7.2 Bouwregels
Op deze gronden mogen ten dienste van de bestemming uitsluitend worden gebouwd:
7.2.1 Gebouwen
Voor het bouwen van gebouwen gelden de volgende regels:
-
a. ter plaatse van de aanduiding 'religie' mag:
-
1. de oppervlakte van gebouwen niet meer dan 50 m² bedragen;
-
2. de goothoogte en bouwhoogte niet meer dan 3 m respectievelijk 5,5 m bedragen;
-
3. de dakhelling niet minder dan 25° en niet meer dan 50° bedragen.
-
b. ter plaatse van de aanduiding 'theater' mag:
-
1. de oppervlakte van het podium niet meer dan 75 m² bedragen;
-
2. de bouwhoogte niet meer dan 5 m bedragen;
-
3. de dakhelling niet minder dan 25° bedragen.
-
c. ter plaatse van de aanduiding 'bijgebouwen' mag:
-
1. de gezamenlijke oppervlakte aan bijgebouwen per woning niet meer bedragen dan 10 m²;
-
2. de bouwhoogte niet meer bedragen dan 3 m.
7.2.2 Bouwwerken, geen gebouwen zijnde
Voor het bouwen van bouwwerken, geen gebouwen zijnde, geldt de volgende bepaling:
-
a. de bouwhoogte van lichtmasten mag niet meer dan 10 m bedragen;
-
b. de bouwhoogte van overige bouwwerken, geen gebouwen zijnde, mag niet meer dan 3 m bedragen.
7.3 Omgevingsvergunning voor het uitvoeren van een werk, geen bouwwerk zijnde, of van werkzaamheden
7.3.1 Verbod
Het is verboden zonder of in afwijking van een omgevingsvergunning van burgemeester en wethouders de volgende werken, geen bouwwerk zijnde, of werkzaamheden uit te voeren:
-
a. het egaliseren, afgraven en ophogen van gronden;
-
b. het aanleggen en verharden van wegen, paden en het aanleggen van andere oppervlakteverhardingen;
-
c. het aanleggen van ondergrondse leidingen en de daarmee verband houdende constructies, installaties en apparatuur.

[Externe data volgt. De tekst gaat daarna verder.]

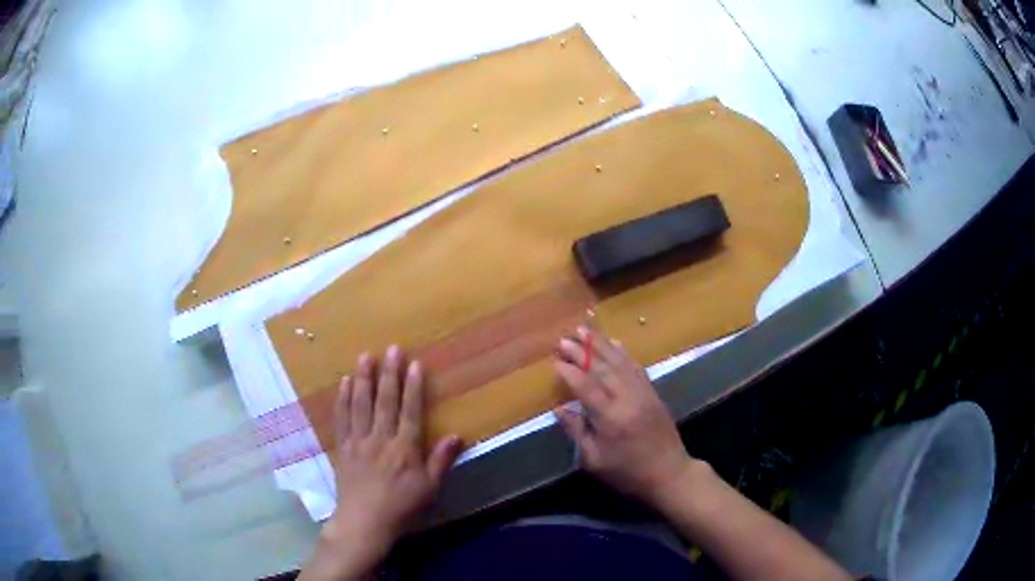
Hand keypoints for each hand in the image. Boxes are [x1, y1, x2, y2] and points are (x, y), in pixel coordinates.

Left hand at [301, 346, 461, 580]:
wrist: (364, 522)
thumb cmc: (401, 507)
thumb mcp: (429, 488)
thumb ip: (440, 460)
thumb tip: (457, 435)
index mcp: (404, 449)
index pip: (410, 412)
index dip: (413, 387)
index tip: (414, 364)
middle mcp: (380, 439)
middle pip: (384, 402)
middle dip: (388, 374)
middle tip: (391, 349)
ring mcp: (358, 442)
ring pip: (360, 405)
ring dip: (363, 380)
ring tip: (364, 357)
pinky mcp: (342, 447)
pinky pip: (341, 419)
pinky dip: (342, 400)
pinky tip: (344, 384)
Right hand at [553, 326, 695, 506]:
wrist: (669, 473)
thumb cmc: (627, 472)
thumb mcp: (594, 460)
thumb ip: (578, 431)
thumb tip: (559, 409)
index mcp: (611, 419)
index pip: (586, 388)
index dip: (569, 373)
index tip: (555, 361)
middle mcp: (628, 399)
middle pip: (602, 369)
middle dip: (582, 352)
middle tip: (563, 339)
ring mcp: (643, 393)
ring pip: (620, 362)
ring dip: (601, 345)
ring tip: (584, 330)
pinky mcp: (653, 393)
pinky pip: (636, 367)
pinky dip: (624, 353)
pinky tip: (614, 343)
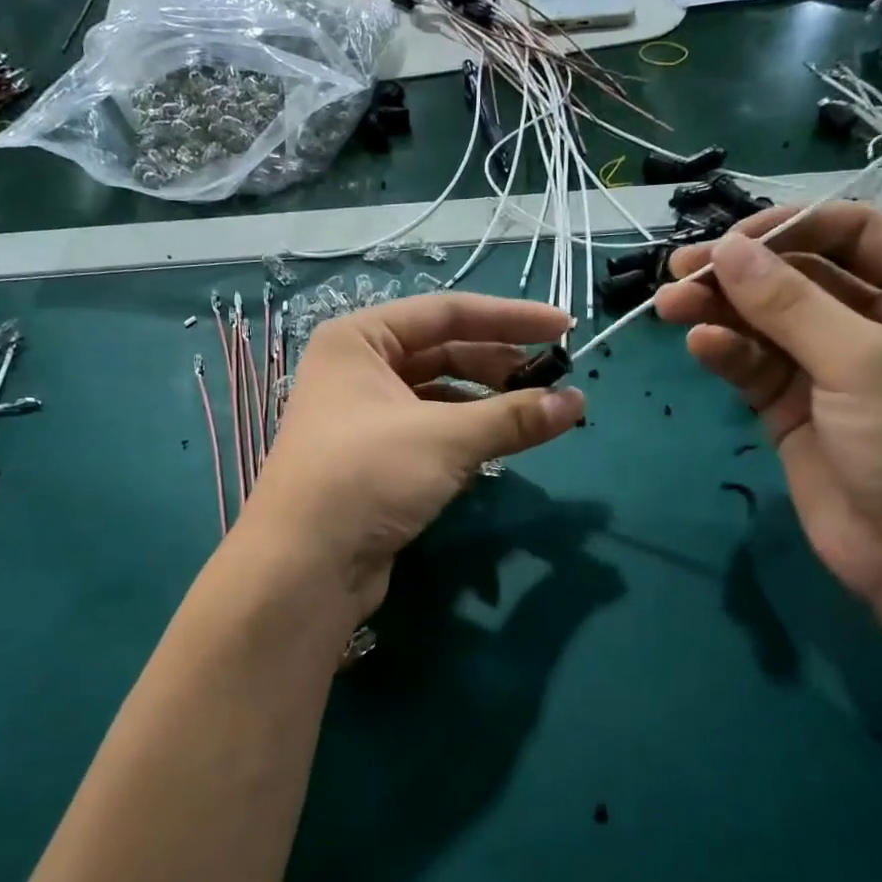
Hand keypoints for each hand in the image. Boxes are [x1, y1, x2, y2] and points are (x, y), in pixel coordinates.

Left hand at [242, 293, 585, 614]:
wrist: (304, 568)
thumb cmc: (366, 477)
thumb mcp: (444, 438)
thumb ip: (513, 416)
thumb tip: (577, 403)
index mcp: (358, 340)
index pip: (446, 313)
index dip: (510, 318)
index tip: (564, 328)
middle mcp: (357, 370)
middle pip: (443, 353)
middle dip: (500, 365)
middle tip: (554, 380)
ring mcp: (364, 418)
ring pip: (439, 396)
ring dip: (488, 404)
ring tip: (537, 414)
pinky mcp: (376, 461)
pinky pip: (432, 433)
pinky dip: (468, 436)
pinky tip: (501, 447)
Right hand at [655, 202, 881, 604]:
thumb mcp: (864, 361)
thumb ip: (789, 305)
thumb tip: (725, 249)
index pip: (850, 233)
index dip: (789, 228)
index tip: (729, 239)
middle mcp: (876, 321)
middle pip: (797, 277)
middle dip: (740, 273)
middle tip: (680, 272)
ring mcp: (829, 367)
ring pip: (765, 323)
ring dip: (720, 311)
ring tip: (670, 307)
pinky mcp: (791, 407)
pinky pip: (754, 366)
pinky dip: (726, 353)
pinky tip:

7.3.2 Uitzonderingen op verbod
Het in sublid 7.3.1 gestelde verbod geldt niet voor het uitvoeren van werken, geen bouwwerk zijnde, en werkzaamheden:
-
a. in het kader van het normale beheer en onderhoud;
-
b. waarmee op het tijdstip van inwerkingtreding van het plan:
-
1. is begonnen, voor zover daarvoor tot dat tijdstip geen omgevingsvergunning was vereist;
-
2. is of mag worden begonnen krachtens een verleende omgevingsvergunning.
7.3.3 Weigeringsgronden
Een in 7.3.1 genoemde vergunning mag alleen en moet worden geweigerd, indien door de uitvoering van het werk dan wel door de daarvan hetzij direct, hetzij indirect te verwachten gevolgen, blijvend onevenredig afbreuk wordt gedaan aan de landschaps- en ecologische waarden van het gebied en hieraan door het stellen van voorwaarden niet of onvoldoende tegemoet kan worden gekomen.